# REQUIRED ACTIONS
1. Name every country mentioned in the news excerpt about the Rohingya.
2. In the listing, rewrite the lines from its start through the line containing "comunicación que su", inclusive, with "tienda" changed to "plataforma" and all else kept the same. Omit the pictures from your answer.

# EXCERPT PROVIDED
##########

The Rohingya are regarded as illegal immigrants in Buddhist-majority Myanmar and most are stateless.


Myanmar leader Aung San Suu Kyi has faced scathing criticism for not doing more to stop the violence, although she has no power over the security forces under a military-drafted constitution.


She has condemned rights abuses and said Myanmar was ready to start a process agreed with Bangladesh in 1993 under which anyone verified as a refugee would be accepted back.


But many Rohingya are pessimistic about their chances of going home, partly because few have official papers confirming their residency.


Human Rights Watch said it had found evidence that the Myanmar military had summarily executed dozens of Rohingya in a village called Maung Nu in Rakhine state, on August 27.


The rights group said it had spoken to 14 survivors and witnesses who were now refugees in Bangladesh. They described how soldiers entered a compound where people had gathered in fear of military retaliation.


“They took several dozen Rohingya men and boys into the courtyard and then shot or stabbed them to death. Others were killed as they tried to flee,” said the rights group, which has accused Myanmar of crimes against humanity.


Spokesmen for the government, the military and police did not answer their telephones and were not available for comment. Wednesday is a holiday in Myanmar.


Reuters was not able to independently verify the report.


The UN committees for women’s and children’s rights called on Myanmar’s authorities on Wednesday to immediately stop violence in northern Rakhine state.


“We are particularly worried about the fate of Rohingya women and children subject to serious violations of their human rights, including killings, rape and forced displacement,” the committees on the elimination of discrimination against women and on the rights of the child said in a statement.


“Such violations may amount to crimes against humanity and we are deeply concerned at the state’s failure to put an end to these shocking human rights violations being committed at the behest of the military and other security forces.”


The United States and Britain have warned that the crisis risked derailing Myanmar’s progress in its transition to democracy after decades of military rule.

##########

# EXERCISE INPUTS
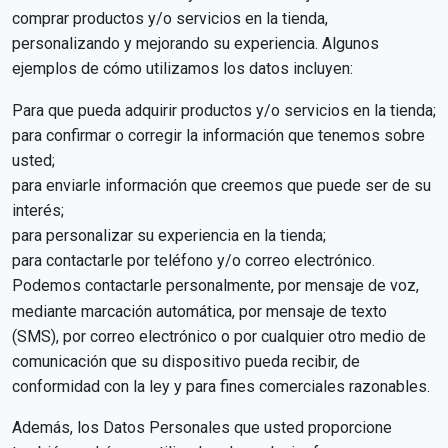
comprar productos y/o servicios en la tienda,
personalizando y mejorando su experiencia. Algunos
ejemplos de cómo utilizamos los datos incluyen:
Para que pueda adquirir productos y/o servicios en la tienda;
para confirmar o corregir la información que tenemos sobre
usted;
para enviarle información que creemos que puede ser de su
interés;
para personalizar su experiencia en la tienda;
para contactarle por teléfono y/o correo electrónico.
Podemos contactarle personalmente, por mensaje de voz,
mediante marcación automática, por mensaje de texto
(SMS), por correo electrónico o por cualquier otro medio de
comunicación que su dispositivo pueda recibir, de
conformidad con la ley y para fines comerciales razonables.
Además, los Datos Personales que usted proporcione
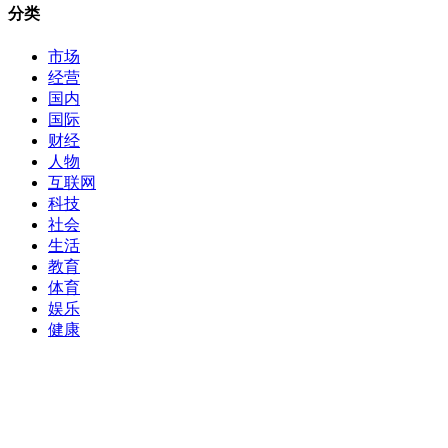
分类
市场
经营
国内
国际
财经
人物
互联网
科技
社会
生活
教育
体育
娱乐
健康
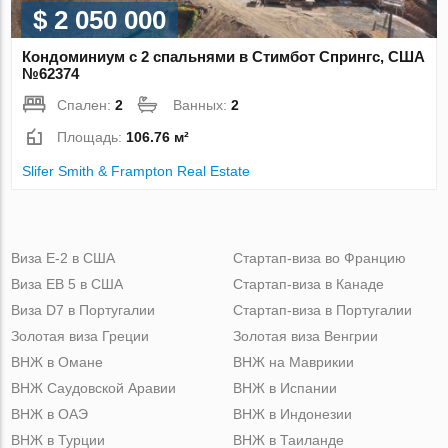
$ 2 050 000
Кондоминиум с 2 спальнями в Стимбот Спрингс, США
№62374
Спален:
2
Ванных:
2
Площадь:
106.76 м²
Slifer Smith & Frampton Real Estate
Виза Е-2 в США
Стартап-виза во Францию
Виза ЕВ 5 в США
Стартап-виза в Канаде
Виза D7 в Португалии
Стартап-виза в Португалии
Золотая виза Греции
Золотая виза Венгрии
ВНЖ в Омане
ВНЖ на Маврикии
ВНЖ Саудовской Аравии
ВНЖ в Испании
ВНЖ в ОАЭ
ВНЖ в Индонезии
ВНЖ в Турции
ВНЖ в Таиланде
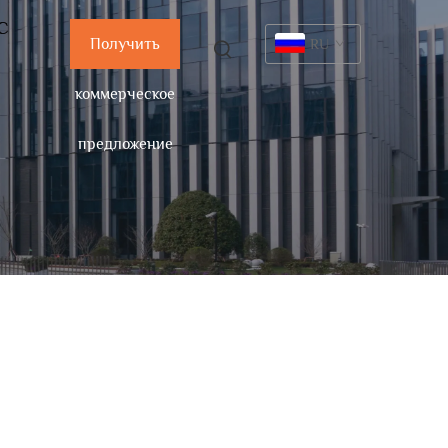
С
Получить
RU
коммерческое
предложение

##########

# TASK ANSWERS
1. Myanmar, Bangladesh, the United States and Britain.

2.
comprar productos y/o servicios en la plataforma,
personalizando y mejorando su experiencia. Algunos
ejemplos de cómo utilizamos los datos incluyen:
Para que pueda adquirir productos y/o servicios en la plataforma;
para confirmar o corregir la información que tenemos sobre
usted;
para enviarle información que creemos que puede ser de su
interés;
para personalizar su experiencia en la plataforma;
para contactarle por teléfono y/o correo electrónico.
Podemos contactarle personalmente, por mensaje de voz,
mediante marcación automática, por mensaje de texto
(SMS), por correo electrónico o por cualquier otro medio de
comunicación que su dispositivo pueda recibir, de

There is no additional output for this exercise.